His comments, a day after the United States and Europe moved to lift sanctions on Iran following a July nuclear deal, coincide with ramped up efforts to attract international oil majors back to Tehran.
Sanctions relief could unlock Iran, which has the world's largest combined oil and gas reserves, from decades of under-investment and stifled production.
But Zanganeh urged foreign investors to deal directly with the oil ministry, rather than using third parties to find their way into the Islamic republic's abundant energy market.
"We despise the corrupt parasites that want to suck the nation's blood even in this situation," he said, to loud applause at an oil and energy industry event in the capital.
Iran will hold a conference in Tehran on November 21-22 to unveil new contract terms designed to tempt foreign companies back.
Despite renewed interest since the July 14 nuclear deal between Iran and Britain, China, France, Russia and the United States plus Germany, the precipitous fall in international oil prices in the past year may cause energy firms to hold off.
A raft of international sanctions on Iran -- as punishment for its disputed nuclear programme -- led energy giants such as Total, Shell and Statoil to leave in recent years.
Zanganeh said the "sanctions era" was almost over, indicating the practice of middlemen profiting from deals because direct business with the ministry had been avoided would also come to an end.
He also tried to reassure potential investors over direct dealings with the government.
The government is "in a relentless fight against corruption" and those foreigners waiting to leap into Iran's oil sector should know that "utmost transparency" is a priority, Zanganeh said.
"I recommend foreign companies stay away from these corrupt individuals," who know nothing but "deceitfulness", he said of middlemen.
They "became much better at fraud" during sanctions, Zanganeh warned.
"They will tell you that until you give us our commission you can't get your work done.
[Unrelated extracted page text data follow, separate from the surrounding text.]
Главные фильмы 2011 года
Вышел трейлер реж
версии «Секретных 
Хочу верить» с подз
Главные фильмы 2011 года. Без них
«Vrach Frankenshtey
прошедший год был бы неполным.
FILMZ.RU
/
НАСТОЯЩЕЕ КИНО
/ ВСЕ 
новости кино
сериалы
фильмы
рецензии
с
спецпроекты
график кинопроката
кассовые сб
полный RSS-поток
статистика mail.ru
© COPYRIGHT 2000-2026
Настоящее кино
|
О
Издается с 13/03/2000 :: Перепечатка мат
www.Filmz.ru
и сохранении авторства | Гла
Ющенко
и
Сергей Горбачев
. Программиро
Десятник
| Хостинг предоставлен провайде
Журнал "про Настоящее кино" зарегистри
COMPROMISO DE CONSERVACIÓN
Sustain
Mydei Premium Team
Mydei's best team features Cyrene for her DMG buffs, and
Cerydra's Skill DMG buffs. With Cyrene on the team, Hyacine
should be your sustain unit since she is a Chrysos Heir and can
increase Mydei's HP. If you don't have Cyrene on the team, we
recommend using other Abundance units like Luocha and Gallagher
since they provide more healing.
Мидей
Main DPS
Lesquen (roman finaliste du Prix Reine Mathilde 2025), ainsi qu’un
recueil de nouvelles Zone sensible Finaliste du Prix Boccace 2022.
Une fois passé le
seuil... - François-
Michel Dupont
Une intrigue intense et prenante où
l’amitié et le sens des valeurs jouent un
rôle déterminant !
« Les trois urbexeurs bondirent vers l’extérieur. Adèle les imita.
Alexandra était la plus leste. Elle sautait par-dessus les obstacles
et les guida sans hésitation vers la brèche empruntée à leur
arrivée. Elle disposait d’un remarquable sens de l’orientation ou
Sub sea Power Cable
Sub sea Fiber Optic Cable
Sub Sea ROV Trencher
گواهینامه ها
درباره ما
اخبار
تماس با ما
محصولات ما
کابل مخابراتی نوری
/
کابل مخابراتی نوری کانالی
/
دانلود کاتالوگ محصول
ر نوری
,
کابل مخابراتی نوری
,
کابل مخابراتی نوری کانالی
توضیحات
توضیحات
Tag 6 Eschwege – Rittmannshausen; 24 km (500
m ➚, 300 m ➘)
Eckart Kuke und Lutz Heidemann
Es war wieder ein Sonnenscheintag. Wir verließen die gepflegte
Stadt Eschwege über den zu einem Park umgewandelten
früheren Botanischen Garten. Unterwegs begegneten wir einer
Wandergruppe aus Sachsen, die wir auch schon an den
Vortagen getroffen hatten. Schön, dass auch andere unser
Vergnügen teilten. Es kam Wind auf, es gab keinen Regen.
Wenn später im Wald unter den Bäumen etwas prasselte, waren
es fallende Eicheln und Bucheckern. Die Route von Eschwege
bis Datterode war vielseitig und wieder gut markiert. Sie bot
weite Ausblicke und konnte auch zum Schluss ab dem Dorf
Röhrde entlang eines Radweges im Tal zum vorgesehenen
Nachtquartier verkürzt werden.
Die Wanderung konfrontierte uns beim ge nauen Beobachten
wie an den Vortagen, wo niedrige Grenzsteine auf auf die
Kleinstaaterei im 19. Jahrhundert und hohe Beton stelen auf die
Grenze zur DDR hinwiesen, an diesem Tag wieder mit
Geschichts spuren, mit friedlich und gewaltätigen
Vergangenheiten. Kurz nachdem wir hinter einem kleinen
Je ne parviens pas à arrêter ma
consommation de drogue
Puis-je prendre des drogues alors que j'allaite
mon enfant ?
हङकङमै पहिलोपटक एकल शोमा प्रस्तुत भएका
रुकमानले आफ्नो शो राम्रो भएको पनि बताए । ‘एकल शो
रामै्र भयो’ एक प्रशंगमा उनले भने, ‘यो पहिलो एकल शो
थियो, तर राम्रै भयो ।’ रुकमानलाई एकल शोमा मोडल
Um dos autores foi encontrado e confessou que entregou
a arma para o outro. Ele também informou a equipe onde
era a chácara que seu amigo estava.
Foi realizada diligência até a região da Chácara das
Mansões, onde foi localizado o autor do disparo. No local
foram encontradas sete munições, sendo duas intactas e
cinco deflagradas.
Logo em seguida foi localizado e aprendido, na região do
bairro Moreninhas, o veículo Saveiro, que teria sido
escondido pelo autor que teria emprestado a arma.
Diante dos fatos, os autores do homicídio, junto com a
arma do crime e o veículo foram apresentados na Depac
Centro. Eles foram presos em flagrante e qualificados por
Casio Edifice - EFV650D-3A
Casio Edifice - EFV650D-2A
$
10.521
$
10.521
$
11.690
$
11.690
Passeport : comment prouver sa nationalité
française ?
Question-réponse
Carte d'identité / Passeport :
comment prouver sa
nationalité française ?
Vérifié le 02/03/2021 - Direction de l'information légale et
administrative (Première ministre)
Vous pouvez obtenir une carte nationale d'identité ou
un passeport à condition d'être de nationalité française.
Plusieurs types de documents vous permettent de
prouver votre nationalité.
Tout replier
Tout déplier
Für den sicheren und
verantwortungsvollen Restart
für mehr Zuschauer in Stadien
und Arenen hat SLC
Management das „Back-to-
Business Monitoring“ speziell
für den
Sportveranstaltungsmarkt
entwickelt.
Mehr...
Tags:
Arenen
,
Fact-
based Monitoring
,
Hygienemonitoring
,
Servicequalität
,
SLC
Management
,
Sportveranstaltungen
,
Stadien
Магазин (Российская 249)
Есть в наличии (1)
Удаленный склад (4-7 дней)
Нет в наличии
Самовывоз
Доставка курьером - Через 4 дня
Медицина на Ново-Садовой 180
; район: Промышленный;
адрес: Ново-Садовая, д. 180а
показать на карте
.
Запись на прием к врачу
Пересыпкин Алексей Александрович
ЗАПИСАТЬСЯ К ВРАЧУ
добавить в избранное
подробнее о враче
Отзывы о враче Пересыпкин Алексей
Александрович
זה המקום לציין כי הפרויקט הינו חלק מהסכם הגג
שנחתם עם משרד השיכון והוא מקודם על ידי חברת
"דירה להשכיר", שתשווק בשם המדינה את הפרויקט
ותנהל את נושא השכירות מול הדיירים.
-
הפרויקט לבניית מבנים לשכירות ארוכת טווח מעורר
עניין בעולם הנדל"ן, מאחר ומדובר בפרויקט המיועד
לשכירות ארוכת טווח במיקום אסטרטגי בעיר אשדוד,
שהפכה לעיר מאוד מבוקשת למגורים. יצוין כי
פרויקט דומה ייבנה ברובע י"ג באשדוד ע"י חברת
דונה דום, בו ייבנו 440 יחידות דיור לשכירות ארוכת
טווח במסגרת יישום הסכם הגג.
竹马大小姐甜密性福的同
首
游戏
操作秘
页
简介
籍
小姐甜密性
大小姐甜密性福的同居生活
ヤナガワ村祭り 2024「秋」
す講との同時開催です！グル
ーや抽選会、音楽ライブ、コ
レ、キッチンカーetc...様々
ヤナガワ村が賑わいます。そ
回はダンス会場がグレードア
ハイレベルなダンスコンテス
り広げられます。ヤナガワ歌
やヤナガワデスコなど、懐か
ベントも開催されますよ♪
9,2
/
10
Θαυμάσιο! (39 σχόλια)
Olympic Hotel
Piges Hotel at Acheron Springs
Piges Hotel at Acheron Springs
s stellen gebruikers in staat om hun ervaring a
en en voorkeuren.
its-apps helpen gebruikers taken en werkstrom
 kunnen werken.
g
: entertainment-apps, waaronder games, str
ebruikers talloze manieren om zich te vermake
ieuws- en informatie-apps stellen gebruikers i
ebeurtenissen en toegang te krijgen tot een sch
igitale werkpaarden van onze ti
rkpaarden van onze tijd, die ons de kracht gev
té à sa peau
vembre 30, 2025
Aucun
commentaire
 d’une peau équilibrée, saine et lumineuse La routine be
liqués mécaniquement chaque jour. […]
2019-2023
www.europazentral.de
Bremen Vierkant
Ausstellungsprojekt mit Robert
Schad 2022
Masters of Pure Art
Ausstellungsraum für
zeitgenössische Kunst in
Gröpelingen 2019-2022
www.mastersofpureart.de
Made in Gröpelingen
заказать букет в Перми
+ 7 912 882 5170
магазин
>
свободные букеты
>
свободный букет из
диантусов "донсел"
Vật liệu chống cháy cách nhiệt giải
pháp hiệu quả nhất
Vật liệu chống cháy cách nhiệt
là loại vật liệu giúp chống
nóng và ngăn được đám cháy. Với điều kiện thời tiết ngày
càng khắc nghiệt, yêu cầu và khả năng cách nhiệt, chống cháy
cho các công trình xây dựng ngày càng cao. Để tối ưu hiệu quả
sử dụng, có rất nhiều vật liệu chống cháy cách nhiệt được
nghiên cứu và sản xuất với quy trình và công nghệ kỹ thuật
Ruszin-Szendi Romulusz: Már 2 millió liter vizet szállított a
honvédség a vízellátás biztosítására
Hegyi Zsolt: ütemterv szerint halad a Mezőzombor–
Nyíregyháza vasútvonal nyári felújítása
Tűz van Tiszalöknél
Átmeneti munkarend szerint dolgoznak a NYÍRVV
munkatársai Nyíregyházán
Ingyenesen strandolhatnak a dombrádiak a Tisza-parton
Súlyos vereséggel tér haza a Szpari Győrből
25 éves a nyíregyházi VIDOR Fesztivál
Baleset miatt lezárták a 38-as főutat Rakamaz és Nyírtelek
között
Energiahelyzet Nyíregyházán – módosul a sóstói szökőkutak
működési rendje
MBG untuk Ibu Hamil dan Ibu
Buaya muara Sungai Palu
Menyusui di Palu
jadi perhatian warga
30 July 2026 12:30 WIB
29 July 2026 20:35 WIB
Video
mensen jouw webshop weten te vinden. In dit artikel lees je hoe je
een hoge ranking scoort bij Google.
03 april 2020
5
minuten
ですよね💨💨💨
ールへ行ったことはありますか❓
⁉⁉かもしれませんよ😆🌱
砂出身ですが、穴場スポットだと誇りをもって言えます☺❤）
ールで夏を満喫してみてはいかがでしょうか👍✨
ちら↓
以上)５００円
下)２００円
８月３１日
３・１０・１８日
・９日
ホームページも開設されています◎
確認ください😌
Don't believe them."
Instead he promised a new regime that would include better access to himself and senior oil managers in Iran.
"Think long-term and work directly with us. Corruption will be revealed eventually and will ruin both your business and credibility."
Iran's ageing and under-tapped oil industry is desperate for foreign technology and funding.
A mere one-percent increase in efficiency would bring in $400 billion in added value, according to Gholam Reza Manouchehri, the chairman of Monday's event.
After next month's Tehran conference, Iran will hold an international event on February 22-24 in London, by when all nuclear-related sanctions should have been lifted.